***** Extracted material
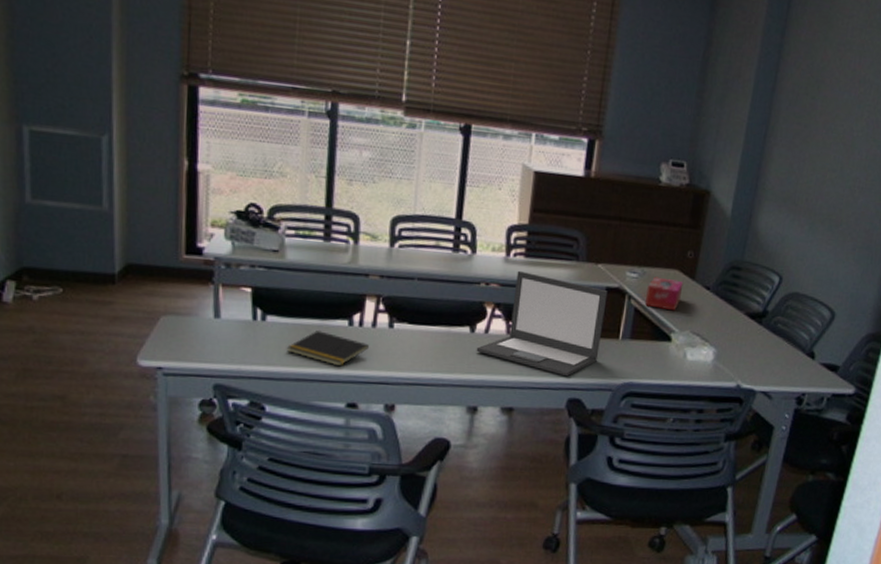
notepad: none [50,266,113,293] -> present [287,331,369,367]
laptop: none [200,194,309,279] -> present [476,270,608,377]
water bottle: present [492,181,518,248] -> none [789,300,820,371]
**********
***** Extracted material
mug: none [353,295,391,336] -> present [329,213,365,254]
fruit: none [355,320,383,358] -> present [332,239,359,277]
**********
→ **Exercise objective**
Please write out, exactly as they appear above, only the lines in the stretch from the line with "notepad: none [50,266,113,293]" through the line with "water bottle: present".

→ **Exercise solution**
notepad: none [50,266,113,293] -> present [287,331,369,367]
laptop: none [200,194,309,279] -> present [476,270,608,377]
water bottle: present [492,181,518,248] -> none [789,300,820,371]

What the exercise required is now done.